▶ **Stored data**:
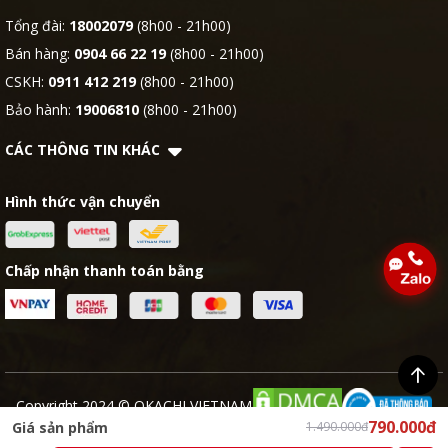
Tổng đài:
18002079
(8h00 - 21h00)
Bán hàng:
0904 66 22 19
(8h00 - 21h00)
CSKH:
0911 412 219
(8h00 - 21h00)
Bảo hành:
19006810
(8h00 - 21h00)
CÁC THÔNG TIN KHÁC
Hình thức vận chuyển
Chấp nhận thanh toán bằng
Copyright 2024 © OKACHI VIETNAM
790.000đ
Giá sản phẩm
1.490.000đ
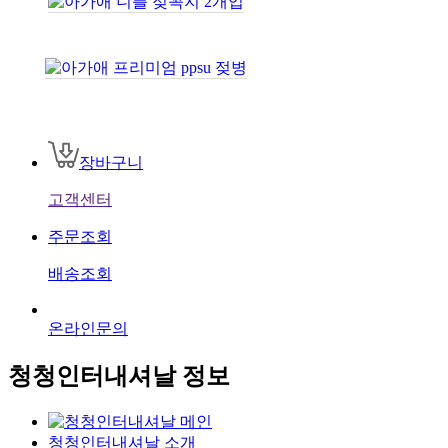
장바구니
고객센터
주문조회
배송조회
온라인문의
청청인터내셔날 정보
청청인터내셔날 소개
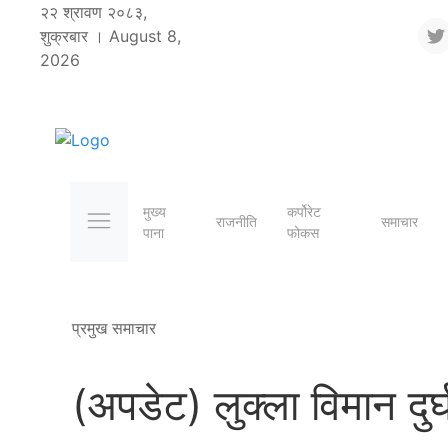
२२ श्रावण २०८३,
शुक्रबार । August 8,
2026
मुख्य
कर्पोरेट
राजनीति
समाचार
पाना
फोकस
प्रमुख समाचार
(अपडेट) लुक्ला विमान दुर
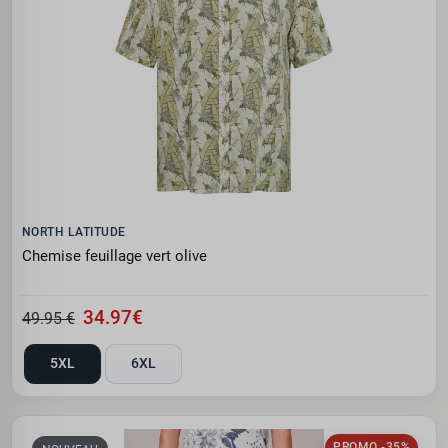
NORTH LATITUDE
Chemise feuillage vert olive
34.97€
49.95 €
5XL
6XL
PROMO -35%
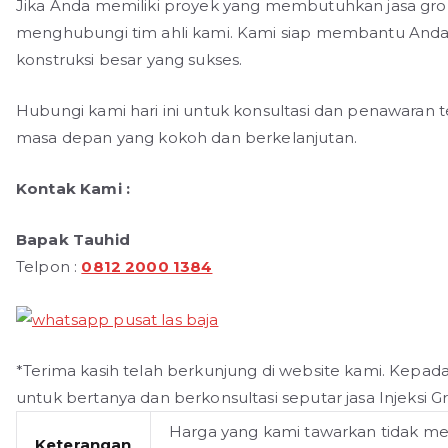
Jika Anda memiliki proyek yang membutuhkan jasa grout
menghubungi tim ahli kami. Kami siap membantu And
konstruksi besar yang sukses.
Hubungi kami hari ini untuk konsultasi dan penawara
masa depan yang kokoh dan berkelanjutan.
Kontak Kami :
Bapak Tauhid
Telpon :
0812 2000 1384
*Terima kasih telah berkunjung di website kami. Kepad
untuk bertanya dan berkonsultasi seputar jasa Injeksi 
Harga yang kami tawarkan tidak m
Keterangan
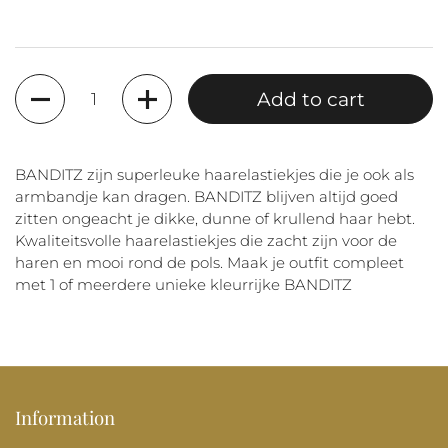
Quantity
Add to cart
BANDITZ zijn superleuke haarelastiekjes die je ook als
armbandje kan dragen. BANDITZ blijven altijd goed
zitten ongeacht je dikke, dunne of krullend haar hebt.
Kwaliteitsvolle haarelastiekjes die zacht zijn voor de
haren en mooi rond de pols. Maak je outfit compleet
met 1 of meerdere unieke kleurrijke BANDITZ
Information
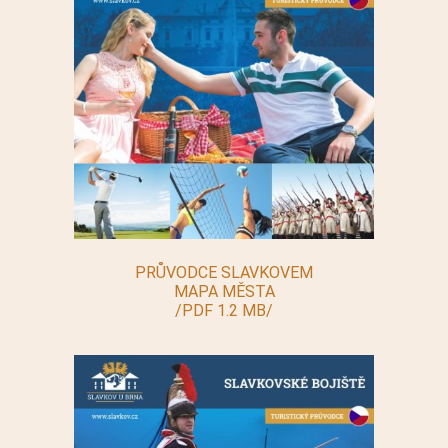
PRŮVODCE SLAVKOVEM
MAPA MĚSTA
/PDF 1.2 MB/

▶ **Your goal**: Your reply should hold only the lines from the one that contains "Harga yang kami tawarkan tidak m" through the last line of the records above, exact and complete, and no pictures.

▶ **Written response**:
Harga yang kami tawarkan tidak m
Keterangan
Quantity
Add to cart
BANDITZ zijn superleuke haarelastiekjes die je ook als
armbandje kan dragen. BANDITZ blijven altijd goed
zitten ongeacht je dikke, dunne of krullend haar hebt.
Kwaliteitsvolle haarelastiekjes die zacht zijn voor de
haren en mooi rond de pols. Maak je outfit compleet
met 1 of meerdere unieke kleurrijke BANDITZ
Information
PRŮVODCE SLAVKOVEM
MAPA MĚSTA
/PDF 1.2 MB/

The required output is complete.